Whether you’re looking to kick off your career at a start-up, or want to move over from working in big business, working at a start-up may well require a whole host of new skills.
Start-up environments are constantly shifting and changing, and you will need to take on ad hoc duties while constantly looking for ways to propel the company to the next level. Hiring stakes are very high for small companies too, as they can’t take a gamble on a longer term return on investment of a new employee. They need to start seeing business benefit almost immediately.
As a result, you’ll need to demonstrate a wealth of different skills to impress a start-up for them to consider hiring you. So what are these skills?
When you have a smaller team, and a new business idea, most people in the office will spend their day fighting fires and being reactive. Being able to balance this reactive work environment with doing the proactive things needed to push the company forward can be difficult, and a key skill is being able to approach problems in the most efficient way possible.
Your time is precious in a small team, and you need to be constantly looking at new challenges and how to best cope with them. If you can address existing ways of dealing with problems and come up with a more time-efficient, effective answer to them, you’ll be very useful in a start-up environment
This idea comes courtesy of Pesh Kanthan, who was the third member of the team to come on board at start-up Mediamorph. When you’re in an environment where you’re trying to keep things ‘as lean as possible’, ensuring effective communication should come top of your list. ‘Whether things are going very well, or whether they’re going very poorly, it’s important to stay as on top of the communications as possible’, says Kanthan.
The key here is that you’re confident enough to be open with those are around you. If things are going well and you’re working ahead of schedule, be proactive in letting people know so that you can take on board new tasks. If the opposite is true and you’re falling behind or struggling to complete something, let them know so they can help you, or change the timeline.
Without clear systems in place for working with and managing deadlines, and set methods of communication, talking to people about your workload is key to the start-up succeeding.
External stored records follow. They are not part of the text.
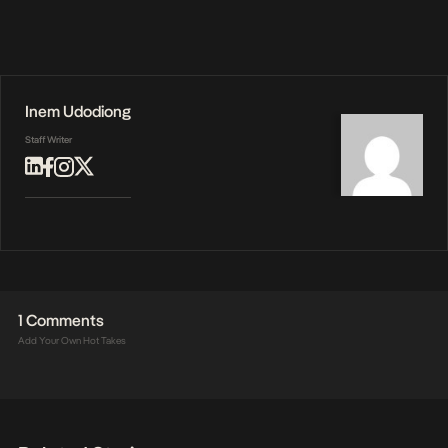
Inem Udodiong
Staff Writer
1 Comments
Add Your Own Hot Takes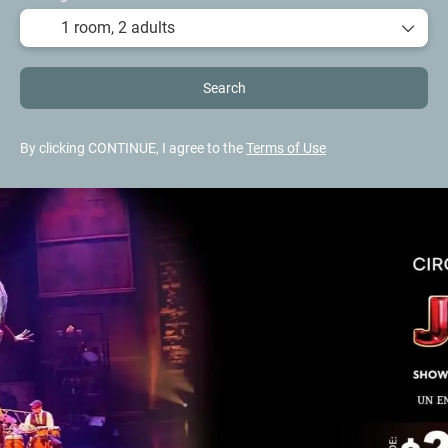
1 room,
2 adults
Search
By clicking CONTINUE, I agree to the
Terms of Use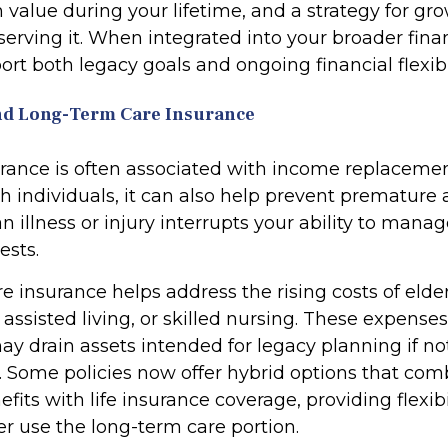
 value during your lifetime, and a strategy for g
erving it. When integrated into your broader finan
rt both legacy goals and ongoing financial flexibil
 and Long-Term Care Insurance
urance is often associated with income replacemen
h individuals, it can also help prevent premature 
 an illness or injury interrupts your ability to mana
ests.
 insurance helps address the rising costs of elder
assisted living, or skilled nursing. These expense
ay drain assets intended for legacy planning if no
. Some policies now offer hybrid options that com
fits with life insurance coverage, providing flexibi
 use the long-term care portion.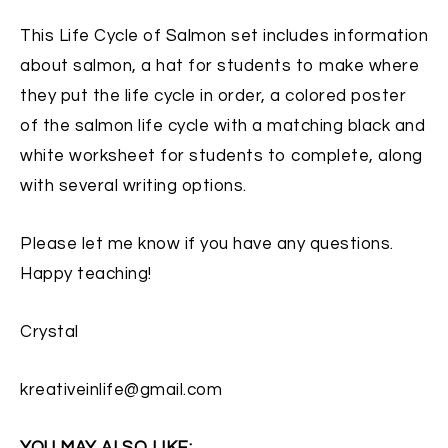
This Life Cycle of Salmon set includes information
about salmon, a hat for students to make where
they put the life cycle in order, a colored poster
of the salmon life cycle with a matching black and
white worksheet for students to complete, along
with several writing options.
Please let me know if you have any questions.
Happy teaching!
Crystal
kreativeinlife@gmail.com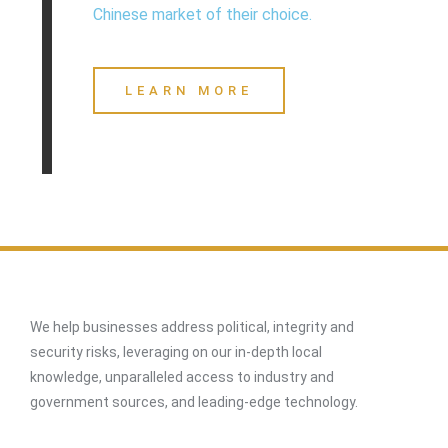
Chinese market of their choice.
LEARN MORE
We help businesses address political, integrity and
security risks, leveraging on our in-depth local
knowledge, unparalleled access to industry and
government sources, and leading-edge technology.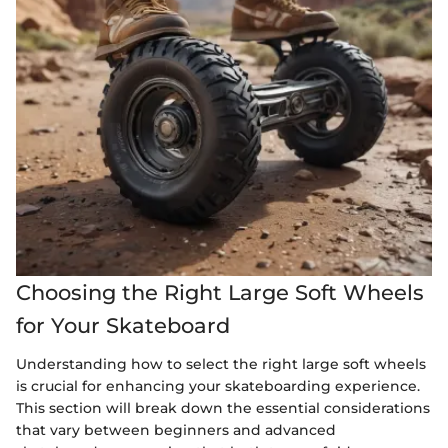
Choosing the Right Large Soft Wheels
for Your Skateboard
Understanding how to select the right large soft wheels
is crucial for enhancing your skateboarding experience.
This section will break down the essential considerations
that vary between beginners and advanced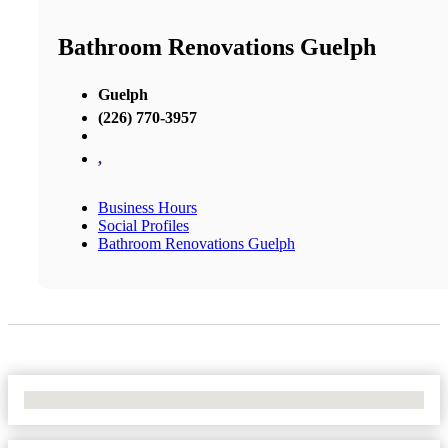
Bathroom Renovations Guelph
Guelph
(226) 770-3957
,
Business Hours
Social Profiles
Bathroom Renovations Guelph
No Locations Found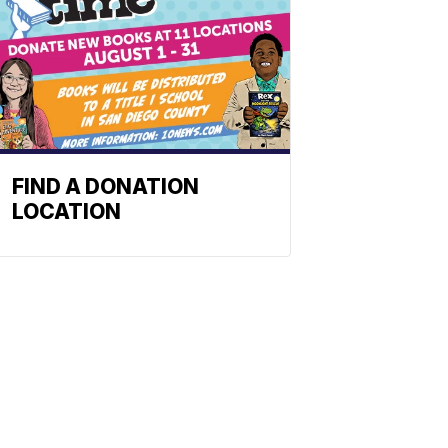
FIND A DONATION
LOCATION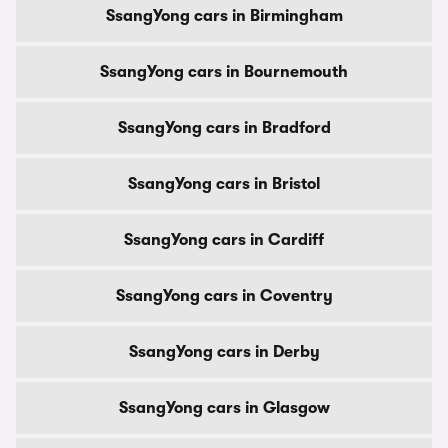
SsangYong cars in Birmingham
SsangYong cars in Bournemouth
SsangYong cars in Bradford
SsangYong cars in Bristol
SsangYong cars in Cardiff
SsangYong cars in Coventry
SsangYong cars in Derby
SsangYong cars in Glasgow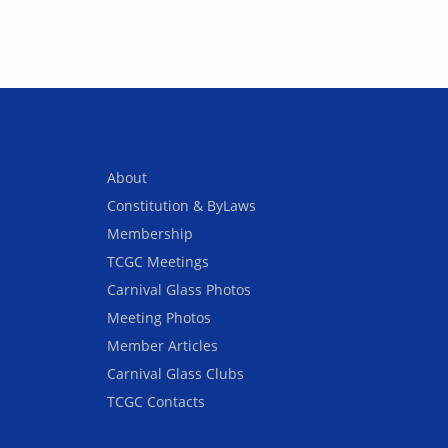
About
Constitution & ByLaws
Membership
TCGC Meetings
Carnival Glass Photos
Meeting Photos
Member Articles
Carnival Glass Clubs
TCGC Contacts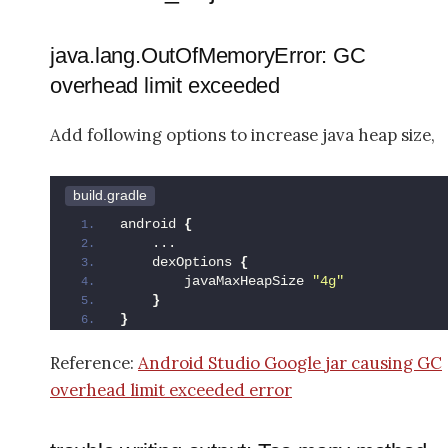
java.lang.OutOfMemoryError: GC
overhead limit exceeded
Add following options to increase java heap size,
build.gradle
android 
{
    ...
    dexOptions 
{
        javaMaxHeapSize 
"4g"
}
}
Reference:
Android Studio Google jar causing GC
overhead limit exceeded error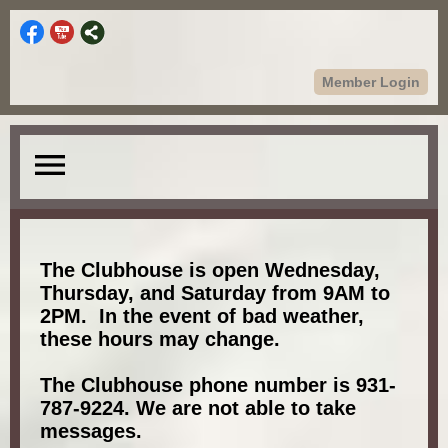
Member Login
menu
The Clubhouse is open Wednesday,
Thursday, and Saturday from 9AM to
2PM. In the event of bad weather,
these hours may change.
The Clubhouse phone number is 931-
787-9224. We are not able to take
messages.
Work ethic & dependability
The innovative, creative and fun environment often associated with a start-up does come mean there are often challenges, and one of those is how hard you have to work. With a small team, and everyone working across a variety of different roles in the company, it can often be a labour of love and you need to be passionate about what you’re doing.
It can be long hours, and hard work, and so you need to be prepared for this. In this environment, dependability is also essential because you need to be able to own projects and tasks. Your colleagues need to know that you can be trusted to follow a task through from start to finish.
When you just start out, it’s natural to make a number of mistakes and to be faced with a lot of rejection. The ability to get over these mistakes quickly, pick yourself up and learn from them is essential success in a start up environment.
If a huge sale falls through last minute just before a key meeting, resiliency is the essential skill that will make sure you walk into that next meeting at the top of your game and ready to go again.
Knowing that you will make mistakes too is incredibly important when you’re part of a growing company. Fear of messing up is that one thing that will prevent you from trying something new or taking a risk that could be the catalyst for your business to succeed.
All businesses can be chaotic, but when you’re at a fledgling company it can be even more so. With ever evolving concepts, fewer established processes and with a focus on ideas, any efforts to improve efficiency and productivity is essential.
Personal organisation, provided it doesn’t become a burden on your time, can be extremely important. At a start-up, normally the ideas come first, but you’re unlikely to succeed if you’re constantly searching for key documents, losing client contacts and missing deadlines and business meetings.
Improvising and being adaptive
No matter what else, you will always wear a number of hats at a start-up. You may be brought in under a technical remit, but you could well be leading the strategy one minute, advising on marketing and promo next, before walking into a sales pitch after that.
The key to succeeding at a start-up is often being an expert in one field, and generally knowledgeable in a number of others. Your ability to pick up new things quickly will be put to the test, while adapting to new challenges and completing any number of different tasks on a daily basis is also key.
Finally, remember that your secondary skills could have an effect in a way you might not consider. Speaking a foreign language, being a keen artist or even being a pop culture addict may well put you into a position to grow the business in new and exciting ways that they couldn’t do without.